Revelation 13:3


King James Version (KJV)

And I saw one of his heads as it were wounded to death; and his deadly wound was healed: and all the world wondered after the beast.

American King James Version (AKJV)

And I saw one of his heads as it were wounded to death; and his deadly wound was healed: and all the world wondered after the beast.

American Standard Version (ASV)

And I saw one of his heads as though it had been smitten unto death; and his death-stroke was healed: and the whole earth wondered after the beast;

Basic English Translation (BBE)

And I saw one of his heads as if it had been given a death-wound; and his death-wound was made well: and all the earth was wondering at the beast.

Webster's Revision

And I saw one of his heads as it were wounded to death; and his deadly wound was healed: and all the world wondered after the beast.

World English Bible

One of his heads looked like it had been wounded fatally. His fatal wound was healed, and the whole earth marveled at the beast.

English Revised Version (ERV)

And I saw one of his heads as though it had been smitten unto death; and his death-stroke was healed: and the whole earth wondered after the beast;

Clarke's Revelation 13:3 Bible Commentary

And I saw one of his heads as it were wounded to death - This is the second and last place where the heads of the beast are mentioned with any description; and therefore the meaning here must be forms of government, as these were noticed last in the angel's double explanation. The head that was wounded to death can be no other than the seventh draconic head, which was the sixth head of the beast, viz., the imperial power; for "this head," as Bishop Newton observes, "was, as it were, wounded to death when the Roman empire was overturned by the northern nations, and an end was put to the very name of emperor in Momyllus Augustulus." It was so wounded that it was wholly improbable that it could ever rise again to considerable power, for the western empire came into the possession of several barbarous nations of independent interests.

And his deadly wound was healed - This was effected by Charlemagne, who with his successors assumed all the marks of the ancient emperors of the west, with the titles of Semper Augustus, Sacred Majesty, First Prince of the Christian World, Temporal Chief of the Christian People, and Rector or Temporal Chief of the Faithful in Germany; Mod. Universal History, vol. xxxii., p. 79. But it is said in Revelation 13:2 that the dragon gave the beast his power, δυναμιν, his armies or military strength; i.e., he employed all his imperial power in defense of the Latin empire, which supported the Latin Church. He also gave his seat, θρονον, literally his throne, to him: that is, his whole empire formed an integral part of the Latin empire, by its conversion to the Roman Catholic faith. He also gave him great authority. This is literally true of the Roman empire of Germany, which, by its great power and influence in the politics of Europe, extended the religion of the empire over the various states and monarchies of Europe, thus incorporating them as it were in one vast empire, by uniting them in one common faith.

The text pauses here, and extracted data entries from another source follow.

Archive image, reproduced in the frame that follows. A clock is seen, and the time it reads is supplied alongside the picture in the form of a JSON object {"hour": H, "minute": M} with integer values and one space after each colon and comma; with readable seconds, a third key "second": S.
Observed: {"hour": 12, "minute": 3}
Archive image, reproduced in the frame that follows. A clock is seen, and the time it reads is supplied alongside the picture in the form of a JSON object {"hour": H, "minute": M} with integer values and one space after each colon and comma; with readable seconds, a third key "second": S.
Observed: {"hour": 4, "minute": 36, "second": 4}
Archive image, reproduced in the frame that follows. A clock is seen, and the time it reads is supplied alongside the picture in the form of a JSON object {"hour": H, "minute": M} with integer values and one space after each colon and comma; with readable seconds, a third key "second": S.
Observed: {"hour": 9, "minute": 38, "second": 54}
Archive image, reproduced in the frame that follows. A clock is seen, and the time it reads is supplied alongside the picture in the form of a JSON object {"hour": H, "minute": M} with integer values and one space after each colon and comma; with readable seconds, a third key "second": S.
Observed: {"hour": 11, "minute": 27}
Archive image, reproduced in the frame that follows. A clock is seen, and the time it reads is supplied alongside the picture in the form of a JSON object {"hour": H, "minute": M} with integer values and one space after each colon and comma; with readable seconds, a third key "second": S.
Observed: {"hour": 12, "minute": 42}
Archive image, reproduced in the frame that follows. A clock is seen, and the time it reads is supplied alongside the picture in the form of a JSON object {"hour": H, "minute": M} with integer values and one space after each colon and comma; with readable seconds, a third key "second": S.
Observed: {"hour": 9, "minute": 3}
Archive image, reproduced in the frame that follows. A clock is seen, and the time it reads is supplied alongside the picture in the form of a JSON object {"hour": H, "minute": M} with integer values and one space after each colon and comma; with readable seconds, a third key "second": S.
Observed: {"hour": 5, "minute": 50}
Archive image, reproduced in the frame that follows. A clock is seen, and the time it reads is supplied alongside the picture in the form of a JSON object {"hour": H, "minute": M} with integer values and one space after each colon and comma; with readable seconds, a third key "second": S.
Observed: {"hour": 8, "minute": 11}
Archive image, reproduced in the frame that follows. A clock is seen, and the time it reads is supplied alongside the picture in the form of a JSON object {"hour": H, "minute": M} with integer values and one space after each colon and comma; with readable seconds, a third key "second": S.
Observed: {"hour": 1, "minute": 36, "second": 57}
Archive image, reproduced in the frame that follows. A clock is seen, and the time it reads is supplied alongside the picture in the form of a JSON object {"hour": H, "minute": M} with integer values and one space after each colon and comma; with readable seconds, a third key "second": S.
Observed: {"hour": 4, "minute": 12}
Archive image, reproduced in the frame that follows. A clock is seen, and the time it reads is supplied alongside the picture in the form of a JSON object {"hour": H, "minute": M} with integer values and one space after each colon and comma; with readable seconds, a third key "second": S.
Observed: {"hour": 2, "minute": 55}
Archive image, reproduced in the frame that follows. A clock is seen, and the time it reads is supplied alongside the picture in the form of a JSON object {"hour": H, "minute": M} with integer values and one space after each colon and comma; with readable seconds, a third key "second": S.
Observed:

And all the world wondered after the beast - Ὁλη ἡ γη· All the earth. As the original word signifies earth, and not world as in our translation, the Latin world, which is the earth of the beast, is here intended; and the meaning of the passage consequently is, that the whole body of the Roman Catholics were affected with great astonishment at the mighty sway of the Latin empire, considering it as a great and holy power.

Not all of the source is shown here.